From: Asmus Freytag (asmusf@ix.netcom.com)
Date: Wed Nov 24 2004 - 16:00:58 CST
At 04:36 AM 11/24/2004, Peter Kirk wrote:
>I understand that the proposed INVISIBLE CHARACTER was rejected at the
>recent UTC meeting. I presume that the intention is that NBSP should be
>used instead.
At the moment, NBSP is the only sanctioned base character without 'ink'.

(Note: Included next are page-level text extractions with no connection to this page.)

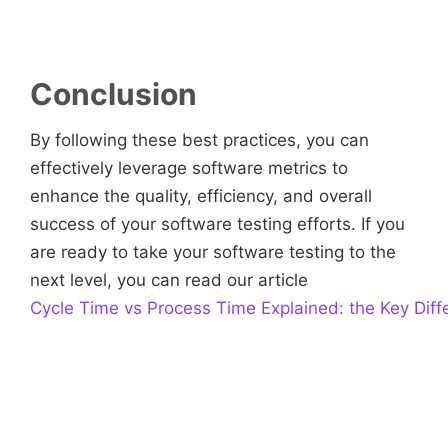
Conclusion
By following these best practices, you can
effectively leverage software metrics to
enhance the quality, efficiency, and overall
success of your software testing efforts. If you
are ready to take your software testing to the
next level, you can read our article
Cycle Time vs Process Time Explained: the Key Diff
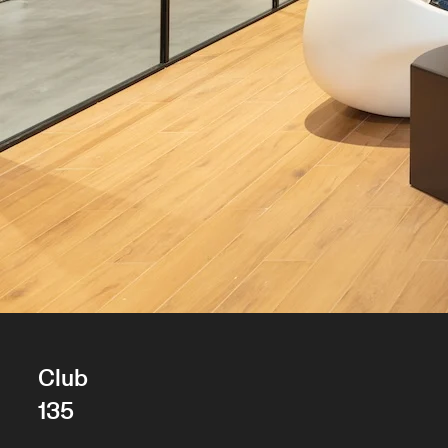
Club
135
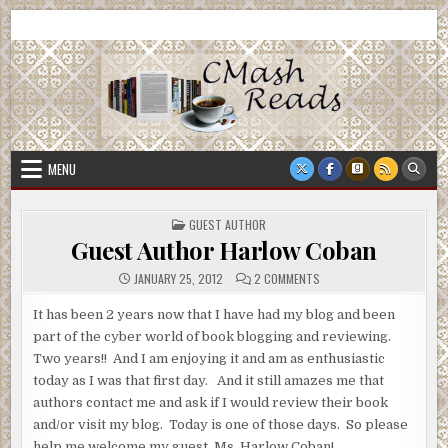
Skip
CMash Reads
Reading, Reviewing, Guest Authors, Giveaways and more.
to
content
MENU
POSTED
GUEST AUTHOR
IN
Guest Author Harlow Coban
ON
JANUARY 25, 2012
2 COMMENTS
GUEST
AUTHOR
HARLOW
It has been 2 years now that I have had my blog and been
COBAN
part of the cyber world of book blogging and reviewing.
Two years!! And I am enjoying it and am as enthusiastic
today as I was that first day. And it still amazes me that
authors contact me and ask if I would review their book
and/or visit my blog. Today is one of those days. So please
help me welcome my guest, Ms. Harlow Coban!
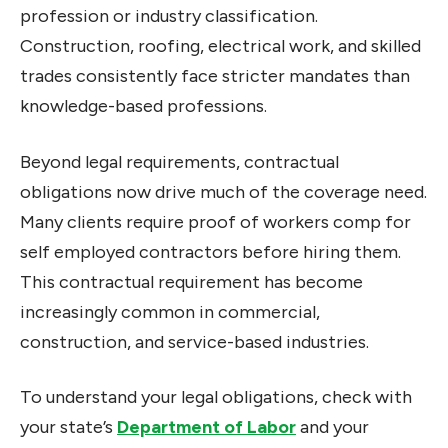
profession or industry classification.
Construction, roofing, electrical work, and skilled
trades consistently face stricter mandates than
knowledge-based professions.
Beyond legal requirements, contractual
obligations now drive much of the coverage need.
Many clients require proof of workers comp for
self employed contractors before hiring them.
This contractual requirement has become
increasingly common in commercial,
construction, and service-based industries.
To understand your legal obligations, check with
your state’s
Department of Labor
and your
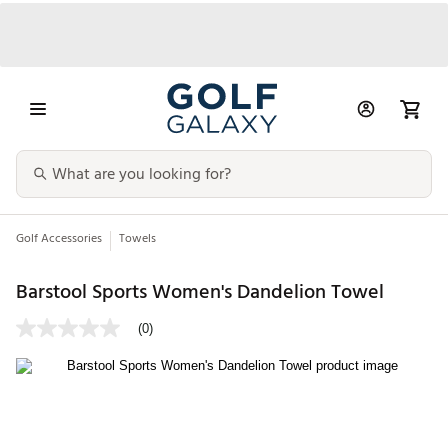
Golf Accessories
Towels
Barstool Sports Women's Dandelion Towel
(0)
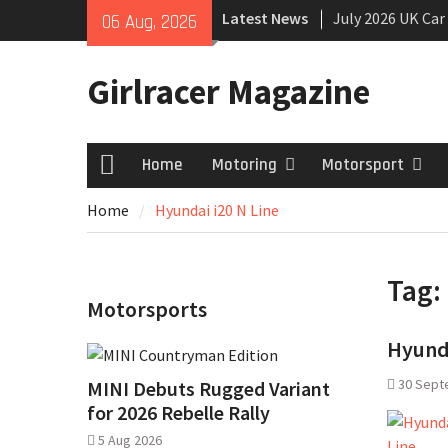
Skip
Latest News
July 2026 UK Car
06 Aug, 2026
to
growing
content
New Denza D9 se
Girlracer Magazine
MINI Debuts Rug
Rebelle Rally
Home
Motoring
Motorsport
Home
Home
Hyundai i20 N Line
Tag:
Motorsports
Hyunda
30 Sept
MINI Debuts Rugged Variant
for 2026 Rebelle Rally
5 Aug 2026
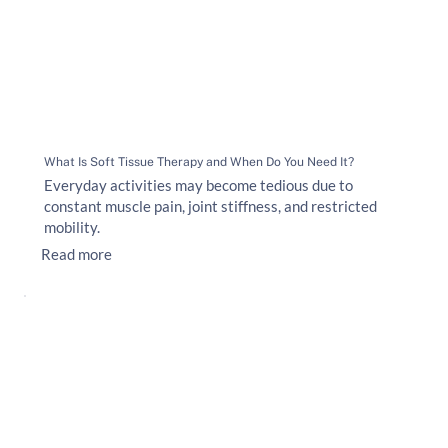
What Is Soft Tissue Therapy and When Do You Need It?
Everyday activities may become tedious due to
constant muscle pain, joint stiffness, and restricted
mobility.
Read more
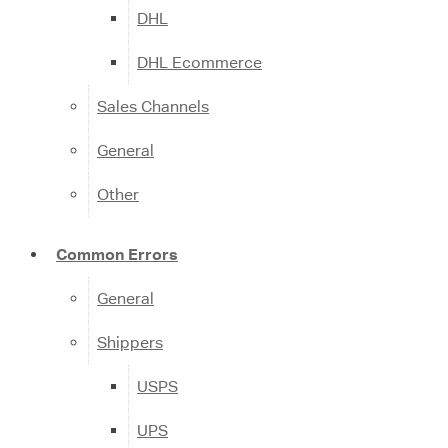
DHL
DHL Ecommerce
Sales Channels
General
Other
Common Errors
General
Shippers
USPS
UPS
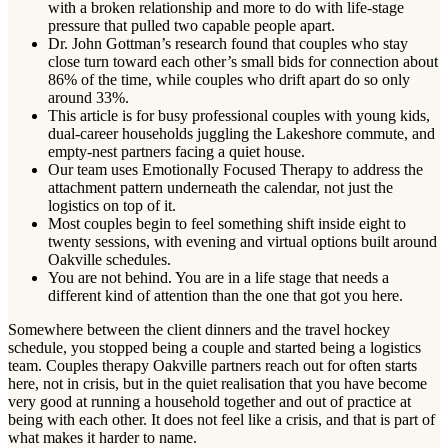
with a broken relationship and more to do with life-stage
pressure that pulled two capable people apart.
Dr. John Gottman’s research found that couples who stay
close turn toward each other’s small bids for connection about
86% of the time, while couples who drift apart do so only
around 33%.
This article is for busy professional couples with young kids,
dual-career households juggling the Lakeshore commute, and
empty-nest partners facing a quiet house.
Our team uses Emotionally Focused Therapy to address the
attachment pattern underneath the calendar, not just the
logistics on top of it.
Most couples begin to feel something shift inside eight to
twenty sessions, with evening and virtual options built around
Oakville schedules.
You are not behind. You are in a life stage that needs a
different kind of attention than the one that got you here.
Somewhere between the client dinners and the travel hockey
schedule, you stopped being a couple and started being a logistics
team. Couples therapy Oakville partners reach out for often starts
here, not in crisis, but in the quiet realisation that you have become
very good at running a household together and out of practice at
being with each other. It does not feel like a crisis, and that is part of
what makes it harder to name.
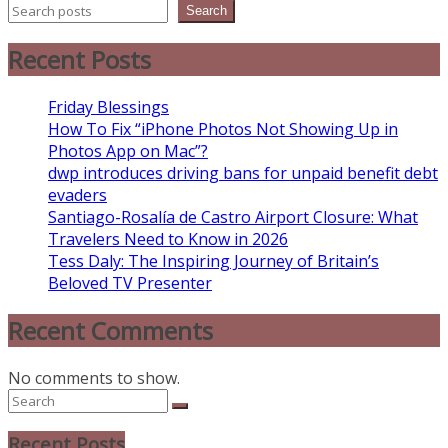
Search
Recent Posts
Friday Blessings
How To Fix “iPhone Photos Not Showing Up in
Photos App on Mac”?
dwp introduces driving bans for unpaid benefit debt
evaders
Santiago-Rosalía de Castro Airport Closure: What
Travelers Need to Know in 2026
Tess Daly: The Inspiring Journey of Britain’s
Beloved TV Presenter
Recent Comments
No comments to show.
Recent Posts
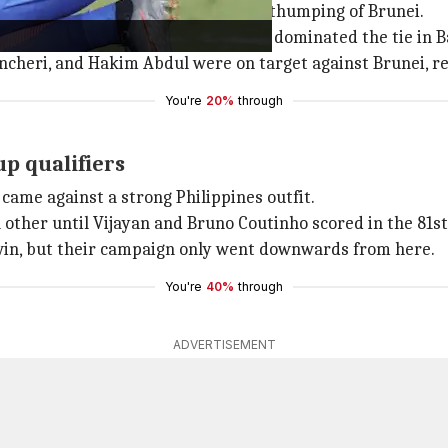
ers came in 2002 in an emphatic 5-0 thumping of Brunei.
 the attack from the start as they dominated the tie in B
 Ancheri, and Hakim Abdul were on target against Brunei, re
You're
20%
through
up qualifiers
 came against a strong Philippines outfit.
 other until Vijayan and Bruno Coutinho scored in the 81s
win, but their campaign only went downwards from here.
You're
40%
through
ADVERTISEMENT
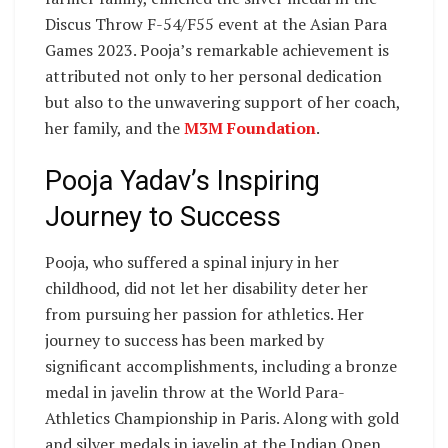
Discus Throw F-54/F55 event at the Asian Para
Games 2023. Pooja’s remarkable achievement is
attributed not only to her personal dedication
but also to the unwavering support of her coach,
her family, and the
M3M Foundation
.
Pooja Yadav’s Inspiring
Journey to Success
Pooja, who suffered a spinal injury in her
childhood, did not let her disability deter her
from pursuing her passion for athletics. Her
journey to success has been marked by
significant accomplishments, including a bronze
medal in javelin throw at the World Para-
Athletics Championship in Paris. Along with gold
and silver medals in javelin at the Indian Open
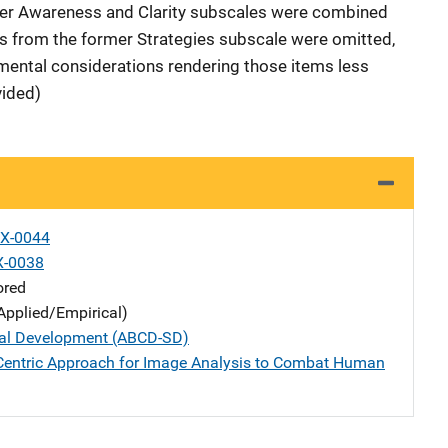
mer Awareness and Clarity subscales were combined
tems from the former Strategies subscale were omitted,
ental considerations rendering those items less
vided)
X-0044
X-0038
ored
Applied/Empirical)
al Development (ABCD-SD)
Centric Approach for Image Analysis to Combat Human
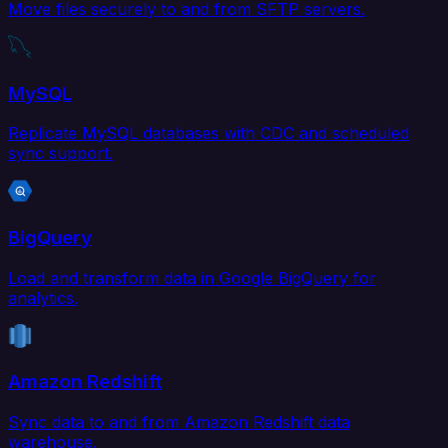
Move files securely to and from SFTP servers.
MySQL
Replicate MySQL databases with CDC and scheduled
sync support.
BigQuery
Load and transform data in Google BigQuery for
analytics.
Amazon Redshift
Sync data to and from Amazon Redshift data
warehouse.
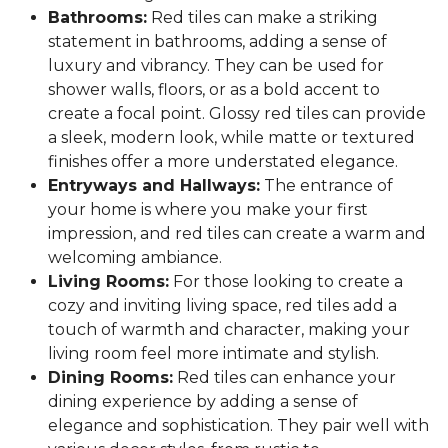
Bathrooms:
Red tiles can make a striking
statement in bathrooms, adding a sense of
luxury and vibrancy. They can be used for
shower walls, floors, or as a bold accent to
create a focal point. Glossy red tiles can provide
a sleek, modern look, while matte or textured
finishes offer a more understated elegance.
Entryways and Hallways:
The entrance of
your home is where you make your first
impression, and red tiles can create a warm and
welcoming ambiance.
Living Rooms:
For those looking to create a
cozy and inviting living space, red tiles add a
touch of warmth and character, making your
living room feel more intimate and stylish.
Dining Rooms:
Red tiles can enhance your
dining experience by adding a sense of
elegance and sophistication. They pair well with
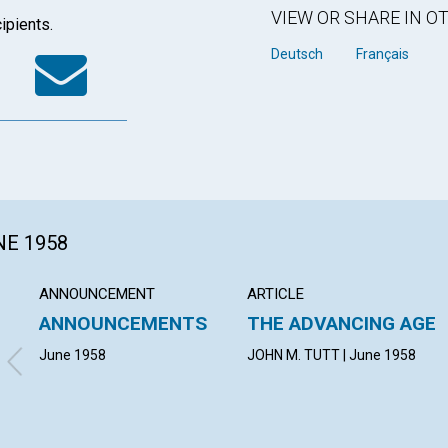
VIEW OR SHARE IN 
ipients.
k
tter
WhatsApp
Email
Deutsch
Français
NE 1958
ANNOUNCEMENT
ARTICLE
ANNOUNCEMENTS
THE ADVANCING AGE
June 1958
JOHN M. TUTT | June 1958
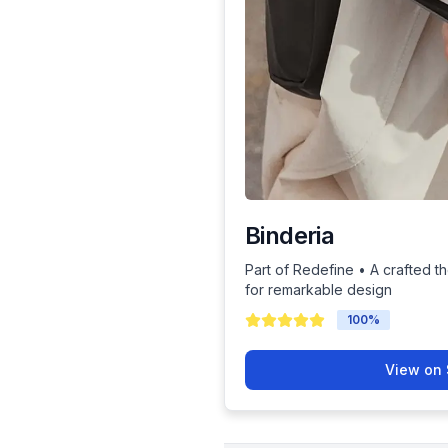
Binderia
Part of Redefine • A crafted th
for remarkable design
100
%
View on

>There are cases of words which start with spacing combining marks, for
>which there are no separate Unicode characters. For example, there are
>some unusual biblical Hebrew word forms (Ketiv consonants with Qere
>vowels, the forms printed in Hebrew Bibles) which start with spacing
>combining marks. For some examples (in fact this is intended to be an
>exhaustive list of such words), see
>http://www.qaya.org/academic/hebrew/Ketiv-Qere-difficult.pdf, the "blended
>forms" column of rows with the note "point before word".
>
>This UTC decision leaves is in a situation in which such words need to be
>represented in Unicode with NBSP and combining marks at the start of a
>word. Does this lead to problems with HTML, XML etc? Are there cases in
>which this word initial NBSP will be combined with a preceding word space,
>and so the intended word spacing and break opportunity (before the NBSP)
>may be lost?
The sequence SPACE NBSP *does* not allow a break after the SPACE under the
line breaking rules we publish in UAX#14.
The common usage in HTML, is to use one or more NBSP followed by SPACE to
mark a wider space, that allows a break at the end. NBSPs are not coalesced
with other spaces.
>In the Hebrew case, it is probably necessary to precede the NBSP with RLM
>to ensure that the NBSP and combining mark are taken with the rest of the
>word as right-to-left. Does this inserted RLM affect the situation with
>HTML, XML etc?
You are always free to surround the NBSP with other format characters, such
as RLM or ZWSP, to tailor whatever behavior those format characters affect.